There are many waterways in the state of Pennsylvania in which the quality is far more degraded because of past industrial abuses than the Allegheny, particularly its upper reaches. (More on that later.) Indeed, the Allegheny was the state’s 2017 River of the Year, as named by the Pennsylvania Department of Conservation and Natural Resources and the Pennsylvania Organization for Waterways and Rivers.
There are also plenty of other Pennsylvania waterways that don’t, in a few short miles, button-hook up into decidedly anti-fracking New York state and flow through a Native American reservation that already has a justified history of grievance regarding the river. A look at a map — made by someone who pays attention to such things during the media storm the Lakotas created in their opposition to the Keystone Pipeline out West — might have revealed some red flags.
In the end, “Trust us,” the fallback position used too often by industry when the environment is concerned, wasn’t enough.
Epiphany needed to demonstrate proof, far more effectively than it did, that its processes were ready for live application — particularly the issue of removing radioactive trace material from any water to be discharged back into the environment.
It’s too bad, really, because it seems the fracking industry as a whole could use a win in the court of public opinion regarding more solutions regarding its waste.
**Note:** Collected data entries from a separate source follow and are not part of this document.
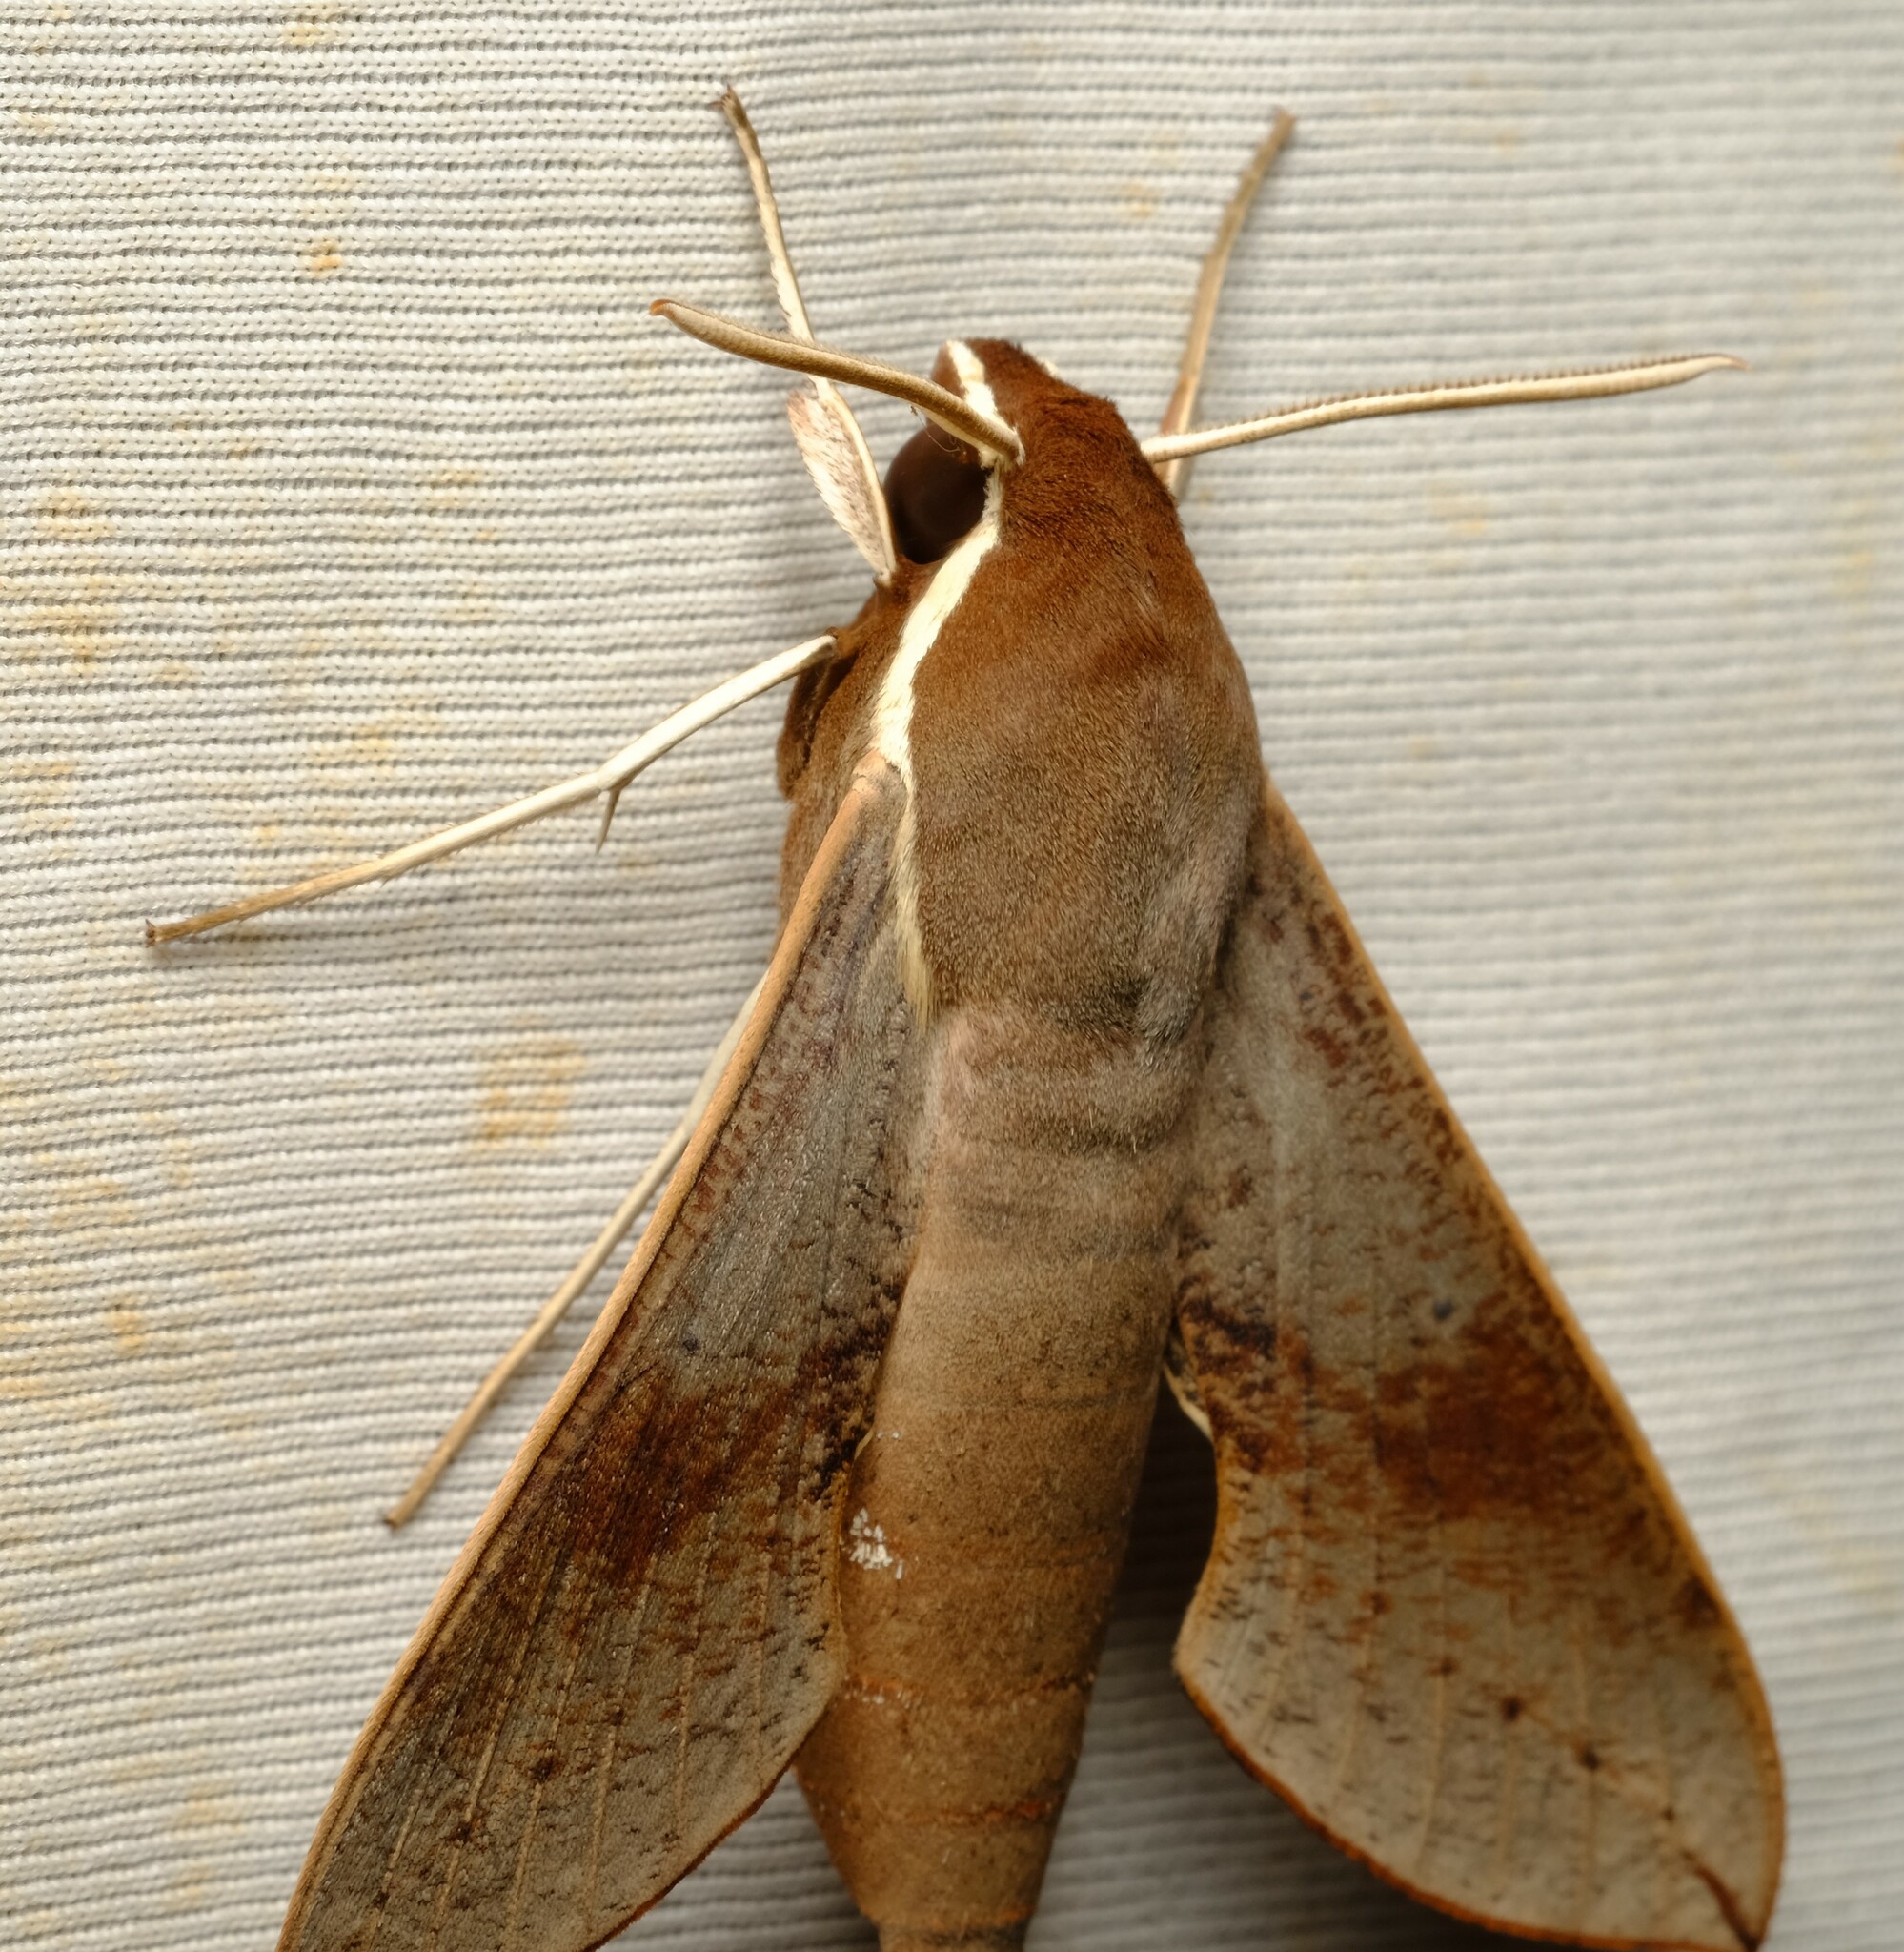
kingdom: Animalia
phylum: Arthropoda
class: Insecta
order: Lepidoptera
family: Sphingidae
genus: Hippotion
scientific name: Hippotion scrofa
It’s frankly amazing that the energy companies themselves aren’t more proactive in this area, rather than relying on ancillary startups like the Epiphany project to handle its waste byproducts.
Take, for instance, a scenario in which the same project were established on one of the tributaries of the West Branch of the Susquehanna River — not far from the headwaters of the Allegheny — long defiled by acid mine drainage from abandoned surface coal mines. The West Branch and many of its tributaries, which flow through some of the most picturesque country east of the Mississippi, were long dead, devoid of aquatic life, and only now are recovering.
Water discharged from the kind of plant Epiphany wanted to establish could be treated with lime to remove metals and raise its alkalinity, which could further help reduce the acidity of the Susquehanna system’s waters.
Just a PR-friendly thought.
JKLM Energy — based in the Pittsburgh area and owned by Buffalo Bills and Sabres owner Terry Pegula — walked away pretty casually from Epiphany when things got too sticky regarding the Potter County proposal. Yet JKLM and other fracking operators’ needs remain for better solutions than tank-trucking wastewater, in some cases hundreds of miles, for disposal.
Fracking brought jobs and revenues to Pennsylvania, while the shale gas boom has resulted in billions in energy-cost savings and greater energy independence for the nation. Natural gas has played an important role in reducing the number of dirtier coal-fired power plants. These are facts.
But fracking comes with an environmental cost, not least complications on what to do with waste byproduct. That also is fact.
I for one hope Epiphany can find its place in an equation of solutions. Innovation is the watchword of the energy game — it was innovation that developed the fracking process in the first place.
Anything the industry can do more to develop or support innovative ways to answer such challenges as wastewater disposal or even containing methane emissions is good for everyone.